Larki is a new software that provides exceptionally detailed three-dimensional files – point cloud surveys made up of millions of site data points, ensuring greater accuracy than via traditional two-dimensional surveys, writes Haley Hooper.
TheLarki software was created with the intention of making architects’ lives easier. The start-up’s founder Simon Cookes (who is also an architect) sums its appeal up simply: “More design, less monkey work.”
Establishing the metric parameters of the existing site and buildings is critical to every project, and can take considerable time, effort and project budget. LARKI offers detailed surveying, and site and building information in three dimensions (point cloud) and BIM (building information modelling) formats that can be downloaded online and directly imported into design models.
It’s a new process and concept that is working to better support architects through the laborious pre-design work of establishing the site and existing conditions.
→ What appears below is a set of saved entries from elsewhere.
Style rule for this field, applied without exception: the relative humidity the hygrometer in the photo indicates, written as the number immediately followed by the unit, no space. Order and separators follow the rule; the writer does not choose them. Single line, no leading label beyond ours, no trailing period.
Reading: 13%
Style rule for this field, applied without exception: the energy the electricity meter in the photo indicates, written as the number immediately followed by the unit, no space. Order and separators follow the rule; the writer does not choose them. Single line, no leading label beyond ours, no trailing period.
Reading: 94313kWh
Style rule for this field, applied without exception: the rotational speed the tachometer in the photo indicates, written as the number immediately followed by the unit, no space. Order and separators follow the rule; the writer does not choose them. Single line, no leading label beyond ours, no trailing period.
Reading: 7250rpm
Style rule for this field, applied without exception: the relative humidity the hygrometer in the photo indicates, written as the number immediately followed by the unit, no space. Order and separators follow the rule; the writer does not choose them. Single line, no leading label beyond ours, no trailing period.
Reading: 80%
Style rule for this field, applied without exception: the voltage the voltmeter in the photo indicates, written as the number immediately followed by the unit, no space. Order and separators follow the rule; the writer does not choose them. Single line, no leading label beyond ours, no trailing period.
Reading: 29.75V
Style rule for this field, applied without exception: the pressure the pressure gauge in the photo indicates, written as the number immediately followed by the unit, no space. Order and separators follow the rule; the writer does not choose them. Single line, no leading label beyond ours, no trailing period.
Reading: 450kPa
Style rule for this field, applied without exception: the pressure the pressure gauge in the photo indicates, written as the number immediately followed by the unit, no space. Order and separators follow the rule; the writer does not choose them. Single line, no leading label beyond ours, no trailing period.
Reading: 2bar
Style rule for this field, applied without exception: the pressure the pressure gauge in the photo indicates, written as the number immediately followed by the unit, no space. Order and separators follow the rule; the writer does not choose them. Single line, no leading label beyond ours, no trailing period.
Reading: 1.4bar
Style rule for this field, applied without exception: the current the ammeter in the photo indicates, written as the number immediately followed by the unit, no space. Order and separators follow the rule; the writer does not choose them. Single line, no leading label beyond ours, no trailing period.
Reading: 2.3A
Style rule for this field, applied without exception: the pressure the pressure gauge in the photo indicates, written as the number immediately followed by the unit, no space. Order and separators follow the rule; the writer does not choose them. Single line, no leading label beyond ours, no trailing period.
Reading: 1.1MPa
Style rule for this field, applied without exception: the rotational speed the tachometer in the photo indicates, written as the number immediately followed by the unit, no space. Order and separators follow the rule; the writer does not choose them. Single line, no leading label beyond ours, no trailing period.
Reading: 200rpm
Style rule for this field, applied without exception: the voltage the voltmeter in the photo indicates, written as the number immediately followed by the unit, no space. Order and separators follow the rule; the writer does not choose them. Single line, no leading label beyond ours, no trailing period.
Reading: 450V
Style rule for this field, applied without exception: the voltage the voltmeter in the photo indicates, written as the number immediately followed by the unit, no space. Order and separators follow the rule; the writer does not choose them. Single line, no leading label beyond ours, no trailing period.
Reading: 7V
All architects want this side of the pre-design to be faster, more accurate and, if possible, cheaper.
Using Larki to acquire site information, the actualities of the site and existing context are represented in x, y and z dimensions (3D), with millions of point references. This is a highly descriptive way of ensuring it’s clear exactly what the site conditions are, from Heritage detail to site quirks, wonky existing walls, irregular curves, sloping surfaces/falls or organic forms.
Once these aspects of the site are captured, geo-located and situated in a model, they can then be precisely managed and addressed inside the project constraints. The advantages of accurately understanding the complexities of a site upfront, in detail and in three dimensions, are invaluable, in terms of both design integrity and time/cost/delay.
The aim for Larki is to empower built environment practitioners to get the basics organised with ease. This enables developers and architects to direct their attention towards design, where their time is best invested. “As architects, our passion is for doing design and making beautiful buildings that enhance the lives of as many people as we can,” says Cookes.
Larki lets designers focus on design, and trusts the metrics of recording a site to machine exactness, which eliminates much of the human error that is possible in a traditional survey. Three-dimensional scanning, photo- grammetry technology and such types of digital advancements are undertaken to produce a sophisticated level of assessment and comprehensive data sets. Cookes advocates letting technology do the job it does best, allowing architects to focus on looking after the areas that need their human touch – the creativity, the empathy and the exploration of design. Cookes describes LARKI as offering “reliability, affordability and efficiency”.
Nightingale village
Architect Shannon Furness recently left Breathe Architecture to return to New Zealand. Before he went, however, he used LARKI on the recently approved Nightingale Village project due to be constructed this year in Duckett Street, in the inner north Melbourne suburb of Brunswick. Furness rates the importance of establishing the site context for this neighbourhood at “precinct scale”.
He says Larki was able to deliver this context in three dimensions and provide a “consistent, common starting point” for six different architecture firms all working within the site.
Larki provided site information to all of the various architecture studios in “a bunch of differing file formats” to suit each architect’s workflow, including SketchUp and Revit, among others. “It provided us all with an actual ‘moment in time’ snapshot of the entire site, even the graffiti on the walls,” says Furness. “It’s great to be able to understand what’s going on in the area to that degree.” This is information that will be continually referred to for the life of the project, and sets a solid foundation for the project going forward.
Cookes refers to Larki as “a 3D urban optimiser” and says he believes that, sooner rather than later, these three- dimensional translations of reality will be an integral and standardised part of the architectural process.
Innovation in action
Start-ups like Larki are making the most of real world/virtual world data-sharing. These technological data-sharing interfaces are emerging rapidly and starting to influence the Australian three- dimensional digital built environment market in very beneficial ways. Working and submitting documentation in three dimensions will one day become the norm, across architecture and planning. Currently, governance frameworks are being developed to support this industry, deciding on the best ways to capture, hold and integrate data, while realising the benefits for the property sector at large.
Cookes describes Larki as being like a ‘data bank’, a source for convenient withdrawal and secure, trusted site information. He has worked on formulating a concept that makes a set of site information available for common and multiple use, avoiding the single-use, repetition of a traditional process. It’s “easy sophistication,” he says, with a typical architect’s tendency towards dualism. “It’s dealing with complexity in an easy way.”
Alongside that digital efficiency, Larki is a platform that provides a three-dimensional sharing economy – a powerful network effect spanning our changing and growing geospatial environments. For architects, it optimises and complements the way they already work – in three dimensions, in detail and with a future focus.